DahLIAS: Discrete Logarithm-Based Interactive Aggregate Signatures

The discussion between AdamISZ/waxwing and Tim centers on the technical aspects of a signing protocol within cryptocurrency technologies, referencing specifically to an earlier unpublished draft which explored a security proof without certain optimizations that were later considered. The conversation delves into the efficiency of the current signing protocol, which requires three group exponentiations. A proposal to use separate values for 'b' would change one of these exponentiations into a multi-exponentiation of size n-1, significantly affecting the time complexity from O(1) to O(n/log n) for both signing and verifying processes. This comparison brings into focus the trade-offs between computational efficiency and the scalability of cryptographic protocols.
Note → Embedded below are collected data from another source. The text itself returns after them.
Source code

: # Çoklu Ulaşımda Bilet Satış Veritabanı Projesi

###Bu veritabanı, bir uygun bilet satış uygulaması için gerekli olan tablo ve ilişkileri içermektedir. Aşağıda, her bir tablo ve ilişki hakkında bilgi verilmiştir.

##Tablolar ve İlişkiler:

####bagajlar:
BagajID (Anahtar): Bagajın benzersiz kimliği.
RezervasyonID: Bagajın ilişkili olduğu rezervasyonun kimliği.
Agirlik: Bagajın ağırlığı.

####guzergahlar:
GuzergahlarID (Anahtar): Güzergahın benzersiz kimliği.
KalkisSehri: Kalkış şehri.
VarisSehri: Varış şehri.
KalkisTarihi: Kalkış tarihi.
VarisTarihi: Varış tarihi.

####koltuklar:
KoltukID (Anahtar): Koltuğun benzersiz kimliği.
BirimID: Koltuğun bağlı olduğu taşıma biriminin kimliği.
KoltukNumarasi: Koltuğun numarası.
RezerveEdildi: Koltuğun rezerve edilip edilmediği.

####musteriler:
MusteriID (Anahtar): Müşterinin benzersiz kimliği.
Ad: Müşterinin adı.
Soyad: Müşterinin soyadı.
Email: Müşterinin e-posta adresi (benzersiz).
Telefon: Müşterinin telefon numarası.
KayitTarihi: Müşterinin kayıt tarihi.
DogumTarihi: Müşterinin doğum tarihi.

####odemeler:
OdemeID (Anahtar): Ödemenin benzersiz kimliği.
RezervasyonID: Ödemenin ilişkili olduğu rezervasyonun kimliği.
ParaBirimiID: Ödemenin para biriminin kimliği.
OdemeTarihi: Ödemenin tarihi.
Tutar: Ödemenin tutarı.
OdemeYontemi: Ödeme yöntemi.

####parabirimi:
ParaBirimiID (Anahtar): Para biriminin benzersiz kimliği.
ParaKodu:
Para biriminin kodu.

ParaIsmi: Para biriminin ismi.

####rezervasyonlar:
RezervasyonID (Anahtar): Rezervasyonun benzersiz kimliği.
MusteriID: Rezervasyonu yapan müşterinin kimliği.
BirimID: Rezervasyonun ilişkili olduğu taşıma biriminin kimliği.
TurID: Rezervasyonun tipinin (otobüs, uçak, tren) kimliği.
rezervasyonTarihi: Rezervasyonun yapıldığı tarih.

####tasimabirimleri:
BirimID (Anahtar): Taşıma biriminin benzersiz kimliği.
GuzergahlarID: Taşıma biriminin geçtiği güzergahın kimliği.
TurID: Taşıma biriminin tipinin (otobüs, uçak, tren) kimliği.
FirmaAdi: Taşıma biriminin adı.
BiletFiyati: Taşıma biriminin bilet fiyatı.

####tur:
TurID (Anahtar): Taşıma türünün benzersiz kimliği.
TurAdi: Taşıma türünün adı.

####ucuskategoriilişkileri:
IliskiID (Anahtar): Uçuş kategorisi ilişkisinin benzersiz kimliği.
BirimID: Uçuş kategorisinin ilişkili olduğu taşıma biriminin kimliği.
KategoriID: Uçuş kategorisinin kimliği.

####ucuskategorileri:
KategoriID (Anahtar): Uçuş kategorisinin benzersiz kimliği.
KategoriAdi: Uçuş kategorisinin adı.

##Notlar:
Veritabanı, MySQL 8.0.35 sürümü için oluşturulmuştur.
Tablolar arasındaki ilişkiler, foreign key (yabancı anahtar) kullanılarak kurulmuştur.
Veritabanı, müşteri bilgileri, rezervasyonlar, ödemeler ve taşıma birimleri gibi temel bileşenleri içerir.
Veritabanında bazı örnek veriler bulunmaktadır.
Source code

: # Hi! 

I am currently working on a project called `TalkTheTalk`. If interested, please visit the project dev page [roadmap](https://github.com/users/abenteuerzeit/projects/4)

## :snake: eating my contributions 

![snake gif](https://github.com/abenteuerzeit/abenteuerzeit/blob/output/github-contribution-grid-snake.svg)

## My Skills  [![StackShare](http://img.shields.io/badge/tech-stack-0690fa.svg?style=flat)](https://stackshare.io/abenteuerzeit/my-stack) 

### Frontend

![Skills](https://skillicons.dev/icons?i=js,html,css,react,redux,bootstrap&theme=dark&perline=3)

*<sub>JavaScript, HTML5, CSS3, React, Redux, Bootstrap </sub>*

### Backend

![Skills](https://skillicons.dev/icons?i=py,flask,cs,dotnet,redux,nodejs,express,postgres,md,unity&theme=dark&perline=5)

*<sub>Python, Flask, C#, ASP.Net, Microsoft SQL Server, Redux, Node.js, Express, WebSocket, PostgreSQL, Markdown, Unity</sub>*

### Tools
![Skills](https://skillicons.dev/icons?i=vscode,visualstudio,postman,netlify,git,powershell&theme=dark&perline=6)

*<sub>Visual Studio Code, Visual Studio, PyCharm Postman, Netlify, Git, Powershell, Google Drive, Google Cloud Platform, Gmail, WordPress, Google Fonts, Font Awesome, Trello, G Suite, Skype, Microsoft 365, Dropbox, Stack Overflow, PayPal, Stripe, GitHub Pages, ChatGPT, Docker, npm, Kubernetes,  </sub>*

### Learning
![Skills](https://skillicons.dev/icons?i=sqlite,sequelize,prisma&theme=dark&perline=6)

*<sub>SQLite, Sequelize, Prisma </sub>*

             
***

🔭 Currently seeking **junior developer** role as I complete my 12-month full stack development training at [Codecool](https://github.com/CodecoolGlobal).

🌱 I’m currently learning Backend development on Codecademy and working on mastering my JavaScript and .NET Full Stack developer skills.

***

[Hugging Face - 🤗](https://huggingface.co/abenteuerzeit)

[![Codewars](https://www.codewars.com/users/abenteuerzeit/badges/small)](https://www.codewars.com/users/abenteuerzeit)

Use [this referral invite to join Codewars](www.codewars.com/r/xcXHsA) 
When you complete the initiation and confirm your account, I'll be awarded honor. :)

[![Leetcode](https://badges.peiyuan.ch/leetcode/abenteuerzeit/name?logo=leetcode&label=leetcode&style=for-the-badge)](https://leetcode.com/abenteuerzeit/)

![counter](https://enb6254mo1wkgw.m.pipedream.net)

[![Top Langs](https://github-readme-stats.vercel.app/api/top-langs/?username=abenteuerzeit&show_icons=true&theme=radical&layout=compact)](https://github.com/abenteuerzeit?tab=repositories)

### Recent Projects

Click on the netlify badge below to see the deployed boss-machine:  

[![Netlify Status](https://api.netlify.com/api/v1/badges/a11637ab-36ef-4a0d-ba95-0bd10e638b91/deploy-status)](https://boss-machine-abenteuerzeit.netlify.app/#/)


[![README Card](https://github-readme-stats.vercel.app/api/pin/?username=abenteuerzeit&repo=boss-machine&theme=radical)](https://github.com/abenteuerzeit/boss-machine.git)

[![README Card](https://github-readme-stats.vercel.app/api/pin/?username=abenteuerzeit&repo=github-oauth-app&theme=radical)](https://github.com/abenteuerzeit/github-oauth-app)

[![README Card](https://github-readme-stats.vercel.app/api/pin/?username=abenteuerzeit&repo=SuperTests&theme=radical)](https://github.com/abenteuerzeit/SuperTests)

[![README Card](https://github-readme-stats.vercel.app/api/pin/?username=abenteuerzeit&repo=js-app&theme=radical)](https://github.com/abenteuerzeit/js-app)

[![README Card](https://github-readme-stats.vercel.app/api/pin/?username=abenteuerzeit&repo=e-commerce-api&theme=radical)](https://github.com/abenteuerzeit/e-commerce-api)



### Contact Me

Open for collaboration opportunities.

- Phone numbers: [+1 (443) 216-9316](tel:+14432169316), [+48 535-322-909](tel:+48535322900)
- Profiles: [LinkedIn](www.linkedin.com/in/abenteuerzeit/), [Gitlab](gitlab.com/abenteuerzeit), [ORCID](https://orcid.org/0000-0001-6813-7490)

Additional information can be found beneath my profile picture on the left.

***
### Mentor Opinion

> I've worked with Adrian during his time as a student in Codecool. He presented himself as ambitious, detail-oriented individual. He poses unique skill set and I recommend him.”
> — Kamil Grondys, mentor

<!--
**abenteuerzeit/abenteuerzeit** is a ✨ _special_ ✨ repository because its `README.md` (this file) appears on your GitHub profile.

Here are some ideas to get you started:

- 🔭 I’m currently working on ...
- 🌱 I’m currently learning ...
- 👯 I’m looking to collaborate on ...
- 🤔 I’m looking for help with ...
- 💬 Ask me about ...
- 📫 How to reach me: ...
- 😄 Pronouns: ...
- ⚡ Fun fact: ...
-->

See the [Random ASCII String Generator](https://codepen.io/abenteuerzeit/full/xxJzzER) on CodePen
AdamISZ/waxwing mentions discovering similar ideas in the original FROST paper the day after proposing his idea, highlighting the ongoing dialogue and development within the field. The exchange further explores the implications of such changes for Bitcoin and potentially other blockchain applications. Despite the increased computational demand, the argument is made that, in the context of Bitcoin or similar systems where the number of inputs (n) is capped, the scaling impact might be manageable. However, concerns are raised about the practicality of this approach beyond Bitcoin, considering hardware limitations and the broader applicability of the scheme to various cryptographic scenarios.
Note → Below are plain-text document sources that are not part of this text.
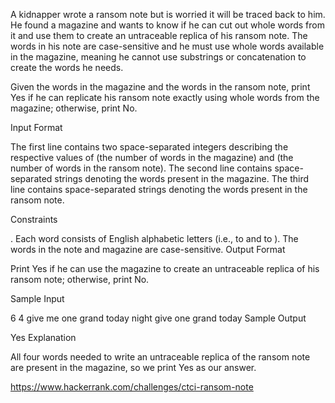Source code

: A kidnapper wrote a ransom note but is worried it will be traced back to him. He found a magazine and wants to know if he can cut out whole words from it and use them to create an untraceable replica of his ransom note. The words in his note are case-sensitive and he must use whole words available in the magazine, meaning he cannot use substrings or concatenation to create the words he needs.

Given the words in the magazine and the words in the ransom note, print Yes if he can replicate his ransom note exactly using whole words from the magazine; otherwise, print No.

Input Format

The first line contains two space-separated integers describing the respective values of  (the number of words in the magazine) and  (the number of words in the ransom note). 
The second line contains  space-separated strings denoting the words present in the magazine. 
The third line contains  space-separated strings denoting the words present in the ransom note.

Constraints

.
Each word consists of English alphabetic letters (i.e.,  to  and  to ).
The words in the note and magazine are case-sensitive.
Output Format

Print Yes if he can use the magazine to create an untraceable replica of his ransom note; otherwise, print No.

Sample Input

6 4
give me one grand today night
give one grand today
Sample Output

Yes
Explanation

All four words needed to write an untraceable replica of the ransom note are present in the magazine, so we print Yes as our answer.

https://www.hackerrank.com/challenges/ctci-ransom-note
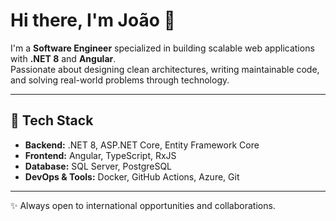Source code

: # Hi there, I'm João 👋  

I'm a **Software Engineer** specialized in building scalable web applications with **.NET 8** and **Angular**.  
Passionate about designing clean architectures, writing maintainable code, and solving real-world problems through technology.  

---

## 🚀 Tech Stack
- **Backend:** .NET 8, ASP.NET Core, Entity Framework Core  
- **Frontend:** Angular, TypeScript, RxJS  
- **Database:** SQL Server, PostgreSQL  
- **DevOps & Tools:** Docker, GitHub Actions, Azure, Git  

---

✨ Always open to international opportunities and collaborations.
The conversation also touches upon the potential risks associated with the uniqueness check required by the proposed scheme. While acknowledging the possibility of implementation errors leading to vulnerabilities, they argue that such risks could be mitigated by creating specific test vectors to catch these issues. Furthermore, the dialogue considers how the scheme could handle malicious participants within a signing session, emphasizing the importance of honest coordinators and secure communication channels to accurately identify and exclude disruptive parties.
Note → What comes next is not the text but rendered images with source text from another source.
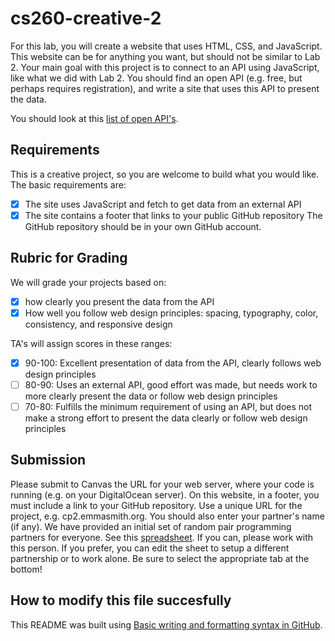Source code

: # cs260-creative-2

For this lab, you will create a website that uses HTML, CSS, and JavaScript. This website can be for anything you want, but should not be similar to Lab 2.
Your main goal with this project is to connect to an API using JavaScript, like what we did with Lab 2. You should find an open API (e.g. free, but perhaps requires registration), and write a site that uses this API to present the data.

You should look at this [list of open API's](https://github.com/toddmotto/public-apis).

## Requirements
This is a creative project, so you are welcome to build what you would like. The basic requirements are:
- [x] The site uses JavaScript and fetch to get data from an external API
- [x] The site contains a footer that links to your public GitHub repository
The GitHub repository should be in your own GitHub account.

## Rubric for Grading
We will grade your projects based on:
- [x] how clearly you present the data from the API
- [x] How well you follow web design principles: spacing, typography, color, consistency, and responsive design

TA's will assign scores in these ranges:
- [x] 90-100: Excellent presentation of data from the API, clearly follows web design principles
- [ ] 80-90: Uses an external API, good effort was made, but needs work to more clearly present the data or follow web design principles
- [ ] 70-80: Fulfills the minimum requirement of using an API, but does not make a strong effort to present the data clearly or follow web design principles

## Submission
Please submit to Canvas the URL for your web server, where your code is running (e.g. on your DigitalOcean server). On this website, in a footer, you must include a link to your GitHub repository. Use a unique URL for the project, e.g. cp2.emmasmith.org.
You should also enter your partner's name (if any).
We have provided an initial set of random pair programming partners for everyone. See this [spreadsheet](https://docs.google.com/spreadsheets/d/1c5lOrCENOqa_Lfs2T_SSVozyBbTdY9bMgb6I4_trh1s/edit#gid=1017783893). If you can, please work with this person. If you prefer, you can edit the sheet to setup a different partnership or to work alone.
Be sure to select the appropriate tab at the bottom!

## How to modify this file succesfully
This README was built using [Basic writing and formatting syntax in GitHub](https://help.github.com/articles/basic-writing-and-formatting-syntax/#links).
AdamISZ/waxwing expresses a preference for algebraic algorithms over those requiring comparative checks, citing reasons related to simplicity, ease of encoding in circuits for zero-knowledge proofs, and fewer conditional branches or loops in the code. This preference underscores a deeper interest in the foundational properties and operational efficiencies of cryptographic algorithms, reflecting broader considerations in the design and implementation of secure digital systems.